The Varieties and Complexities of American Handwriting and Penmanship: Library Hand

Thomas Edison, John Jackson, Mevil Dewey, and Early Vertical Writing

Born in 1847, Edison grew up at a time when writing was continuing to evolve and change, when writing styles were being introduced by many dozens of different authors and publishers. It is interesting to note that while the writing of his boyhood is not entirely unusual, it does not represent the norm of a forward slanted joined script of the more educated and practiced writers of the day. 

Although I have not seen much of Edison's early writing, it is fair to say that he had a mixed style of a backhanded cursive mixed with some lettering in the samples I have seen from 1862. 

http://davidkaminski.org/wiki/Thomas_Alva_Edison,_Letter_to_Willis_D_Engle,_page_1,_1862

As a telegraph clerk trying to write faster and more legibly, Edison developed a manuscript print style, and it was a style that was perpetuated among and imitated by other telegraph clerks.

While Edison's style remains largely unacknowledged in books on the history of penmanship, it clearly is upright, unlike the style of the time.
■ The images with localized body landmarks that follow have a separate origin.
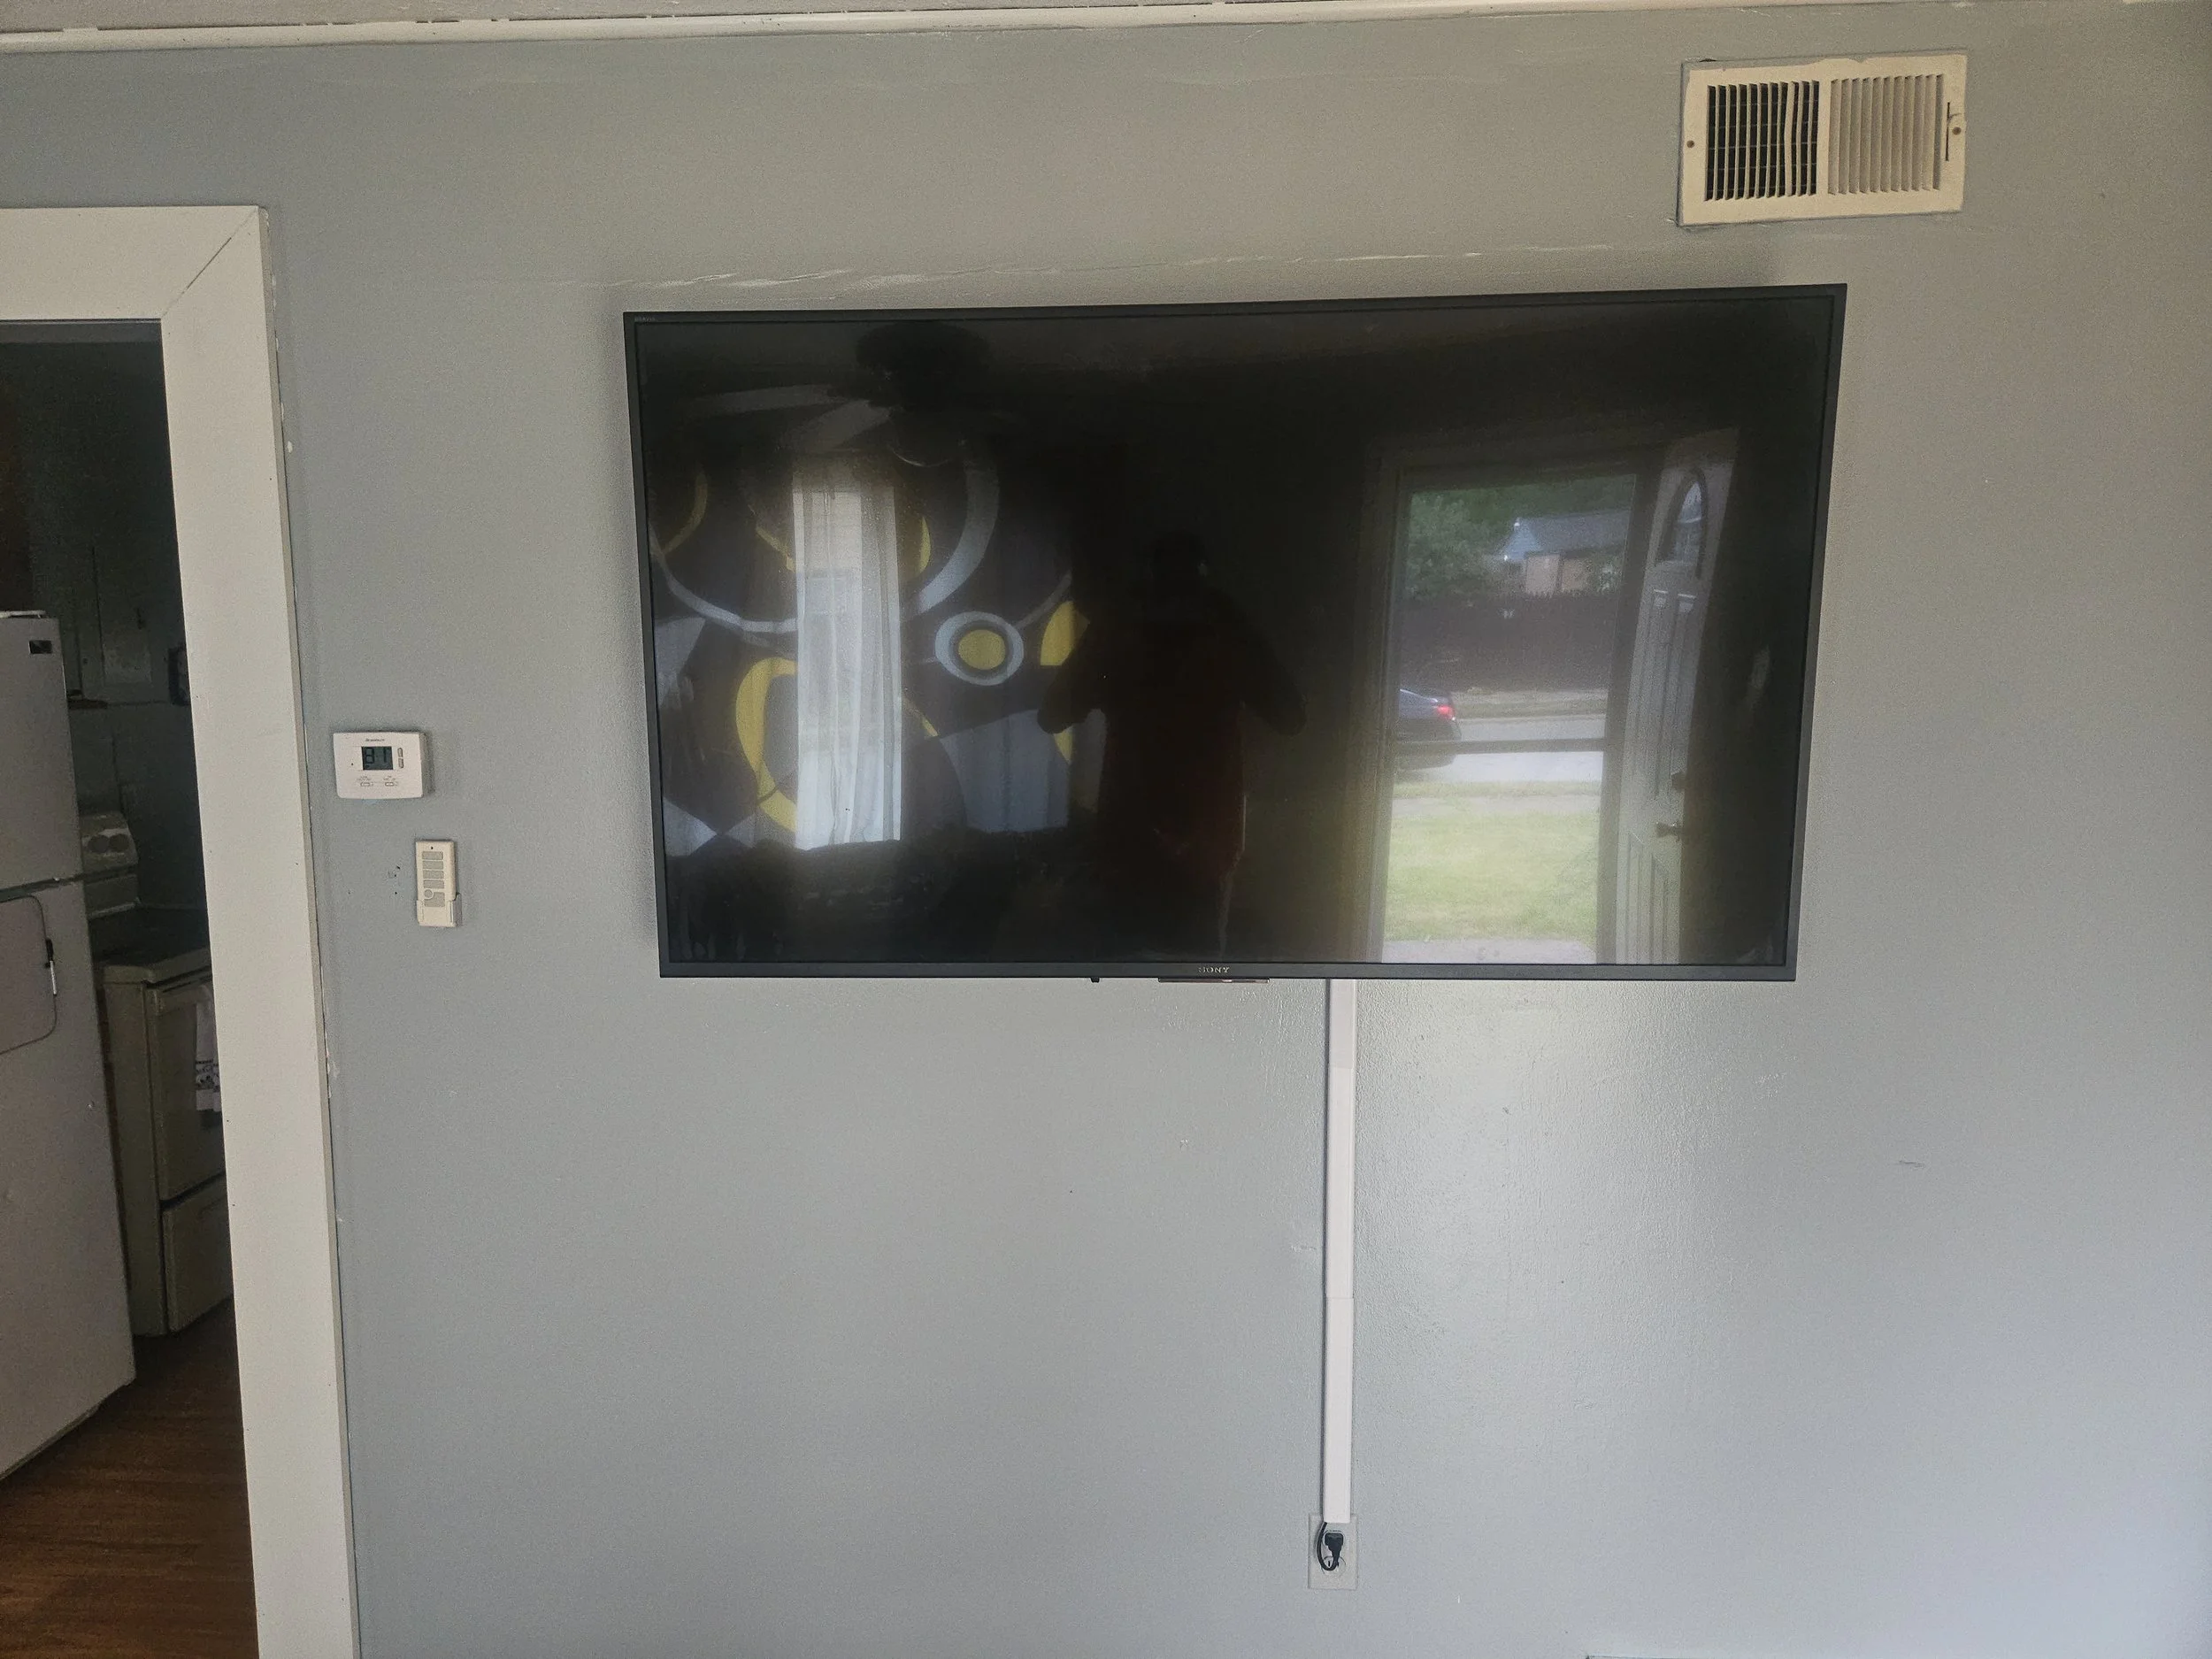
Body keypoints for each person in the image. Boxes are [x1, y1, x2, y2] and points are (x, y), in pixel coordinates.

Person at [1039, 531, 1305, 955]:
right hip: (1200, 841)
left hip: (1133, 839)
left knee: (1130, 979)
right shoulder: (1222, 630)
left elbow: (1052, 714)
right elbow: (1290, 716)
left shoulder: (1119, 631)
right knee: (1195, 979)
However, it is fair to say that he neither authored a book on penmanship nor taught it in any institutions, and so he cannot be seen as among those who influenced the nation's youth nor the broader public. 

By contrast, one can point to the next iteration of a vertical style that was widely promoted with great vigor and purported to be backed by scientific studies. Writing teachers in Europe first adopted it, and later it came to be popularized by John Jackson in England in the 1880's. While it is hard to find the exact date that Jackson's vertical style came to be known by those in the United States, there is evidence that it was not later than 1887. Here, one can see an advertisement of it in The Educational Times


The history of vertical writing, as it comes from the Europeans and John Jackson extends into Canada with Newlands and Row in Canada as early adopters there; Vaile and Harison as early adopters in the US; and many others later from roughly 1894 - 1904, at which point the trend reversed itself.

However, news of Edison's style, present since the late 1860s, and his efforts did, however, reach Melvil Dewey, who was perhaps inspired by Edison. Melvil later introduces "library hand," itself a vertical style, as the official style to be used by all librarians. Like Edison, he was interested in speed, efficiency, and legibility. One can think of the vertical style as the handwritten equivalent to the typewriter, which was rapidly evolving as a fast and efficient office machine that created its own vertical print. 


However, likely neither Edison nor Dewey would have probably approved of the evolution of their vertical script ideals. In many writers, vertical script evolves into a backhand style. Here is a library card written for a gift received in 1909. This particular script has the worst qualities of being somewhat ornate, which Edison had avoided; it is also not in Dewey's prescribed style. And of course, it is harder to read since it is both slanted, and slanted backwards. Oh, progress!